Nach h.M. ist § 323a wie bereits ausgeführt ein abstraktes Gefährdungsdelikt. Der Unwertgehalt der Tat liegt in dem Sich-Berauschen und dem damit einhergehenden Kontrollverlust. Aus diesem Grund soll die Rauschtat eine objektive Bedingung der Strafbarkeit sein, zu der der Täter keine innere Beziehung aufweisen muss.[9]

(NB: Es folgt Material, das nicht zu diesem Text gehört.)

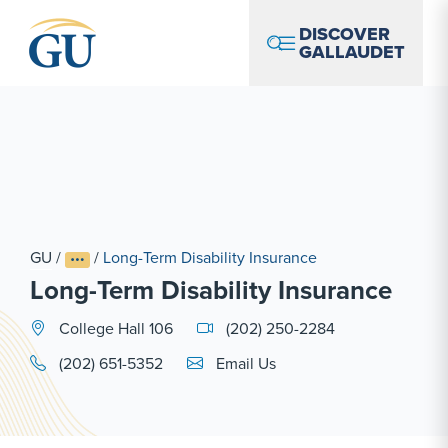
Skip to Navigation
Skip to Main Content
Skip to Footer
DISCOVER
GALLAUDET
GU
/
/
Long-Term Disability Insurance
Long-Term Disability Insurance
College Hall 106
(202) 250-2284
Email Link #1
(202) 651-5352
Email Us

Eine in der Literatur vertretene Gegenauffassung meint, dass allein das Sich-Berauschen zunächst ein sozial adäquates Verhalten sei und von daher nicht als strafwürdig angesehen werden könne. Um dem Schuldprinzip angemessen Rechnung tragen zu können, bedürfe es von daher einer inneren Beziehung jedenfalls dergestalt, dass der Täter im Hinblick auf die im Rausch begangene Tat beim Sich-Berauschen fahrlässig gehandelt hat. Von dieser Fahrlässigkeit sei allerdings regelmäßig auszugehen, da jedermann von der alkoholbedingten Enthemmung und der Gefahr der Begehung von Straftaten in diesem Zustand wisse.[10]
Beispiel
Die eigentlich friedfertige A, die vor 4 Jahren infolge eines tragischen Unfalls ihren 5-jährigen Sohn verloren hat, setzt sich einmal im Jahr am Todestag ihres Sohnes in ihre Küche und betrinkt sich hemmungslos. Dies hatte bislang außer schweren Kopfschmerzen am Folgetag keinerlei Konsequenzen. Am Tattag klingelt nun aber die Nachbarin, mit der sie zerstritten ist, wild an ihrer Türe. Es kommt zu einem Streit, in dessen Verlauf A der N einen kräftigen Schlag auf die Nase verpasst, der zu einem Bruch des Nasenbeins führt. A hat zu diesem Zeitpunkt 3,1 Promille.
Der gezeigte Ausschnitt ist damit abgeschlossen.